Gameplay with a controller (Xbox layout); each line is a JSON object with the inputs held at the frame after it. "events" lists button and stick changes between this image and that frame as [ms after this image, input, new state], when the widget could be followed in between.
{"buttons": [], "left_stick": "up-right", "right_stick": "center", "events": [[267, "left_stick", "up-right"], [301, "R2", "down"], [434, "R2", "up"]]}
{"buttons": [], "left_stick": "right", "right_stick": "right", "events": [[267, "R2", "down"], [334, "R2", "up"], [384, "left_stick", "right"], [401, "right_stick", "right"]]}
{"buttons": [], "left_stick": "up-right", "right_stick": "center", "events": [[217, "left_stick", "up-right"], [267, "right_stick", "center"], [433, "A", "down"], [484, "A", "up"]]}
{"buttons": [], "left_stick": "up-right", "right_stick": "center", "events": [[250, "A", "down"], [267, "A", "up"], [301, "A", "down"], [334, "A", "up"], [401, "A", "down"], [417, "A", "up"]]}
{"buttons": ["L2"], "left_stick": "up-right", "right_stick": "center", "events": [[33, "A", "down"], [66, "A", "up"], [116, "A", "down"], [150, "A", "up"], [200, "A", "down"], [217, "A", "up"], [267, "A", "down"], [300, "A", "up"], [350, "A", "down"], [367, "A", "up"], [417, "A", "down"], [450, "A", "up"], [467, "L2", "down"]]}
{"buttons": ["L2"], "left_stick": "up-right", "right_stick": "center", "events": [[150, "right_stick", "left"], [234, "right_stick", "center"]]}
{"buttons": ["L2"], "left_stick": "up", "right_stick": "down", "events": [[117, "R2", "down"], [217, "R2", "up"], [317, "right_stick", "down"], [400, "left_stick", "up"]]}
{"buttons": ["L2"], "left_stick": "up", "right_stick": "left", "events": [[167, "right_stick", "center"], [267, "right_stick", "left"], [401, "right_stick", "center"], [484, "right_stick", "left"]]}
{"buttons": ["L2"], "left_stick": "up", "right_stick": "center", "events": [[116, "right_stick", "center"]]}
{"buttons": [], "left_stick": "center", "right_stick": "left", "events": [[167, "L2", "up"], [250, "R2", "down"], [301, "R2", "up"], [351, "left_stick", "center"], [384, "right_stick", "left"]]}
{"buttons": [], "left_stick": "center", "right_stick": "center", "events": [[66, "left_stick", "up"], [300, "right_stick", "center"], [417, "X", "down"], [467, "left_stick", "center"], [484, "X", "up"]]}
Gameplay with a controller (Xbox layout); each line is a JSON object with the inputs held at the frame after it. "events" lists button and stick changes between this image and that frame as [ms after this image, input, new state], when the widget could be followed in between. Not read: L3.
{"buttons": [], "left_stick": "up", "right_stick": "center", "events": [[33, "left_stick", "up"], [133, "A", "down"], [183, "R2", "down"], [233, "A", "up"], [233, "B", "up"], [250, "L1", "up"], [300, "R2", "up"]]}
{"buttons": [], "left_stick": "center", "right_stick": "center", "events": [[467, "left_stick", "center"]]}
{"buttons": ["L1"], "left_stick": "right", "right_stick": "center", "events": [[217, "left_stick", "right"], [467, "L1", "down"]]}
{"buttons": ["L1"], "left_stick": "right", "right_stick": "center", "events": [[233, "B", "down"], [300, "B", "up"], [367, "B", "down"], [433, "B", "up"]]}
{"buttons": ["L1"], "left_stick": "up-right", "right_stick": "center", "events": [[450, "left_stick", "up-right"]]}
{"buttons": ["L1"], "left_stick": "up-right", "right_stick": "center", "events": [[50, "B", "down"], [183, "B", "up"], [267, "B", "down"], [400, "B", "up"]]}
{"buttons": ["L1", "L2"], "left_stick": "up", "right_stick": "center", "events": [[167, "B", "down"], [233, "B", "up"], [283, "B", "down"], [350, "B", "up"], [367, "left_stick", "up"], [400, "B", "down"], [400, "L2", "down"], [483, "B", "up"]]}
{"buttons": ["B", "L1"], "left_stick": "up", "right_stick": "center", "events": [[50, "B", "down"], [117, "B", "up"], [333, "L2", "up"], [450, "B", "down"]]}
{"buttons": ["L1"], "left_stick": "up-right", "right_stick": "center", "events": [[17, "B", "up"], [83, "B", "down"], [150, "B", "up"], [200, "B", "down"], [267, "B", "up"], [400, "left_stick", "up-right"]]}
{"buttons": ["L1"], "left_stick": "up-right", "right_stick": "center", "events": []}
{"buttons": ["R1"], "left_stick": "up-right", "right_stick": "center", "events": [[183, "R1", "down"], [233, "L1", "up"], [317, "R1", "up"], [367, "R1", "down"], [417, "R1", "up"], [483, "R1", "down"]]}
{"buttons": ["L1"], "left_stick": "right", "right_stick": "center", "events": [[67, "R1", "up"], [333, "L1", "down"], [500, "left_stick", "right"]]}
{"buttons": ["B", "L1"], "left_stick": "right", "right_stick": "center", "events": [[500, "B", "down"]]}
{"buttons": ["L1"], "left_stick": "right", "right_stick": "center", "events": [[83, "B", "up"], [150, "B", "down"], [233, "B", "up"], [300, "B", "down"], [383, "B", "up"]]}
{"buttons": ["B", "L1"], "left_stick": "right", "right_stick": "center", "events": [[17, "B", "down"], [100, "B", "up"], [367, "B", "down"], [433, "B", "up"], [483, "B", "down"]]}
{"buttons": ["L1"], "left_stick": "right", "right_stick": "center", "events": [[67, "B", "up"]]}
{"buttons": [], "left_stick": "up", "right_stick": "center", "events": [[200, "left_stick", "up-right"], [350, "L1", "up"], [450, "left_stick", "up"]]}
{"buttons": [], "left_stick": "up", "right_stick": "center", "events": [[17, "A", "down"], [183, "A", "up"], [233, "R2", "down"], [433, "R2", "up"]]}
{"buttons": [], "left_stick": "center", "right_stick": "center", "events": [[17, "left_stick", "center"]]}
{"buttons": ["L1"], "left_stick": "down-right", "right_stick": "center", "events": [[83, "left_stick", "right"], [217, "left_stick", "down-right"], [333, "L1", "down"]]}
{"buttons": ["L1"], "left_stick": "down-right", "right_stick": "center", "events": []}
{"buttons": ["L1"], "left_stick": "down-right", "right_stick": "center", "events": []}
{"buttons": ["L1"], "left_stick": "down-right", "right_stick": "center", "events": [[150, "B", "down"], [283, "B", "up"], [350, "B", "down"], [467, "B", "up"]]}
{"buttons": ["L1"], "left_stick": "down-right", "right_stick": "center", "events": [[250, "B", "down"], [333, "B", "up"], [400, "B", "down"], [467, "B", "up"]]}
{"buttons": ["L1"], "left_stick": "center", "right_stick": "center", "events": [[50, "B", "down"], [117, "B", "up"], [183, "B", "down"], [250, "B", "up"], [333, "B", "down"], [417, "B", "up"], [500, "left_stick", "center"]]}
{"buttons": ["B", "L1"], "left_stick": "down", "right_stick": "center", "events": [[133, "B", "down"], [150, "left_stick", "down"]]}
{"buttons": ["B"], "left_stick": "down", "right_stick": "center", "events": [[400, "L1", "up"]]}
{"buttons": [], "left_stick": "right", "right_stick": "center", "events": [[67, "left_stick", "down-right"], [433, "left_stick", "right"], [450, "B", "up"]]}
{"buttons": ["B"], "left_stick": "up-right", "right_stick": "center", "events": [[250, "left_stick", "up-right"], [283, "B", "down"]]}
· · · ·
Your task is to retype the complete material exactly as it was given.

Gameplay with a controller (Xbox layout); each line is a JSON object with the inputs held at the frame after it. "events" lists button and stick changes between this image and that frame as [ms after this image, input, new state], when the widget could be followed in between.
{"buttons": [], "left_stick": "up-right", "right_stick": "center", "events": [[267, "left_stick", "up-right"], [301, "R2", "down"], [434, "R2", "up"]]}
{"buttons": [], "left_stick": "right", "right_stick": "right", "events": [[267, "R2", "down"], [334, "R2", "up"], [384, "left_stick", "right"], [401, "right_stick", "right"]]}
{"buttons": [], "left_stick": "up-right", "right_stick": "center", "events": [[217, "left_stick", "up-right"], [267, "right_stick", "center"], [433, "A", "down"], [484, "A", "up"]]}
{"buttons": [], "left_stick": "up-right", "right_stick": "center", "events": [[250, "A", "down"], [267, "A", "up"], [301, "A", "down"], [334, "A", "up"], [401, "A", "down"], [417, "A", "up"]]}
{"buttons": ["L2"], "left_stick": "up-right", "right_stick": "center", "events": [[33, "A", "down"], [66, "A", "up"], [116, "A", "down"], [150, "A", "up"], [200, "A", "down"], [217, "A", "up"], [267, "A", "down"], [300, "A", "up"], [350, "A", "down"], [367, "A", "up"], [417, "A", "down"], [450, "A", "up"], [467, "L2", "down"]]}
{"buttons": ["L2"], "left_stick": "up-right", "right_stick": "center", "events": [[150, "right_stick", "left"], [234, "right_stick", "center"]]}
{"buttons": ["L2"], "left_stick": "up", "right_stick": "down", "events": [[117, "R2", "down"], [217, "R2", "up"], [317, "right_stick", "down"], [400, "left_stick", "up"]]}
{"buttons": ["L2"], "left_stick": "up", "right_stick": "left", "events": [[167, "right_stick", "center"], [267, "right_stick", "left"], [401, "right_stick", "center"], [484, "right_stick", "left"]]}
{"buttons": ["L2"], "left_stick": "up", "right_stick": "center", "events": [[116, "right_stick", "center"]]}
{"buttons": [], "left_stick": "center", "right_stick": "left", "events": [[167, "L2", "up"], [250, "R2", "down"], [301, "R2", "up"], [351, "left_stick", "center"], [384, "right_stick", "left"]]}
{"buttons": [], "left_stick": "center", "right_stick": "center", "events": [[66, "left_stick", "up"], [300, "right_stick", "center"], [417, "X", "down"], [467, "left_stick", "center"], [484, "X", "up"]]}
Gameplay with a controller (Xbox layout); each line is a JSON object with the inputs held at the frame after it. "events" lists button and stick changes between this image and that frame as [ms after this image, input, new state], when the widget could be followed in between. Not read: L3.
{"buttons": [], "left_stick": "up", "right_stick": "center", "events": [[33, "left_stick", "up"], [133, "A", "down"], [183, "R2", "down"], [233, "A", "up"], [233, "B", "up"], [250, "L1", "up"], [300, "R2", "up"]]}
{"buttons": [], "left_stick": "center", "right_stick": "center", "events": [[467, "left_stick", "center"]]}
{"buttons": ["L1"], "left_stick": "right", "right_stick": "center", "events": [[217, "left_stick", "right"], [467, "L1", "down"]]}
{"buttons": ["L1"], "left_stick": "right", "right_stick": "center", "events": [[233, "B", "down"], [300, "B", "up"], [367, "B", "down"], [433, "B", "up"]]}
{"buttons": ["L1"], "left_stick": "up-right", "right_stick": "center", "events": [[450, "left_stick", "up-right"]]}
{"buttons": ["L1"], "left_stick": "up-right", "right_stick": "center", "events": [[50, "B", "down"], [183, "B", "up"], [267, "B", "down"], [400, "B", "up"]]}
{"buttons": ["L1", "L2"], "left_stick": "up", "right_stick": "center", "events": [[167, "B", "down"], [233, "B", "up"], [283, "B", "down"], [350, "B", "up"], [367, "left_stick", "up"], [400, "B", "down"], [400, "L2", "down"], [483, "B", "up"]]}
{"buttons": ["B", "L1"], "left_stick": "up", "right_stick": "center", "events": [[50, "B", "down"], [117, "B", "up"], [333, "L2", "up"], [450, "B", "down"]]}
{"buttons": ["L1"], "left_stick": "up-right", "right_stick": "center", "events": [[17, "B", "up"], [83, "B", "down"], [150, "B", "up"], [200, "B", "down"], [267, "B", "up"], [400, "left_stick", "up-right"]]}
{"buttons": ["L1"], "left_stick": "up-right", "right_stick": "center", "events": []}
{"buttons": ["R1"], "left_stick": "up-right", "right_stick": "center", "events": [[183, "R1", "down"], [233, "L1", "up"], [317, "R1", "up"], [367, "R1", "down"], [417, "R1", "up"], [483, "R1", "down"]]}
{"buttons": ["L1"], "left_stick": "right", "right_stick": "center", "events": [[67, "R1", "up"], [333, "L1", "down"], [500, "left_stick", "right"]]}
{"buttons": ["B", "L1"], "left_stick": "right", "right_stick": "center", "events": [[500, "B", "down"]]}
{"buttons": ["L1"], "left_stick": "right", "right_stick": "center", "events": [[83, "B", "up"], [150, "B", "down"], [233, "B", "up"], [300, "B", "down"], [383, "B", "up"]]}
{"buttons": ["B", "L1"], "left_stick": "right", "right_stick": "center", "events": [[17, "B", "down"], [100, "B", "up"], [367, "B", "down"], [433, "B", "up"], [483, "B", "down"]]}
{"buttons": ["L1"], "left_stick": "right", "right_stick": "center", "events": [[67, "B", "up"]]}
{"buttons": [], "left_stick": "up", "right_stick": "center", "events": [[200, "left_stick", "up-right"], [350, "L1", "up"], [450, "left_stick", "up"]]}
{"buttons": [], "left_stick": "up", "right_stick": "center", "events": [[17, "A", "down"], [183, "A", "up"], [233, "R2", "down"], [433, "R2", "up"]]}
{"buttons": [], "left_stick": "center", "right_stick": "center", "events": [[17, "left_stick", "center"]]}
{"buttons": ["L1"], "left_stick": "down-right", "right_stick": "center", "events": [[83, "left_stick", "right"], [217, "left_stick", "down-right"], [333, "L1", "down"]]}
{"buttons": ["L1"], "left_stick": "down-right", "right_stick": "center", "events": []}
{"buttons": ["L1"], "left_stick": "down-right", "right_stick": "center", "events": []}
{"buttons": ["L1"], "left_stick": "down-right", "right_stick": "center", "events": [[150, "B", "down"], [283, "B", "up"], [350, "B", "down"], [467, "B", "up"]]}
{"buttons": ["L1"], "left_stick": "down-right", "right_stick": "center", "events": [[250, "B", "down"], [333, "B", "up"], [400, "B", "down"], [467, "B", "up"]]}
{"buttons": ["L1"], "left_stick": "center", "right_stick": "center", "events": [[50, "B", "down"], [117, "B", "up"], [183, "B", "down"], [250, "B", "up"], [333, "B", "down"], [417, "B", "up"], [500, "left_stick", "center"]]}
{"buttons": ["B", "L1"], "left_stick": "down", "right_stick": "center", "events": [[133, "B", "down"], [150, "left_stick", "down"]]}
{"buttons": ["B"], "left_stick": "down", "right_stick": "center", "events": [[400, "L1", "up"]]}
{"buttons": [], "left_stick": "right", "right_stick": "center", "events": [[67, "left_stick", "down-right"], [433, "left_stick", "right"], [450, "B", "up"]]}
{"buttons": ["B"], "left_stick": "up-right", "right_stick": "center", "events": [[250, "left_stick", "up-right"], [283, "B", "down"]]}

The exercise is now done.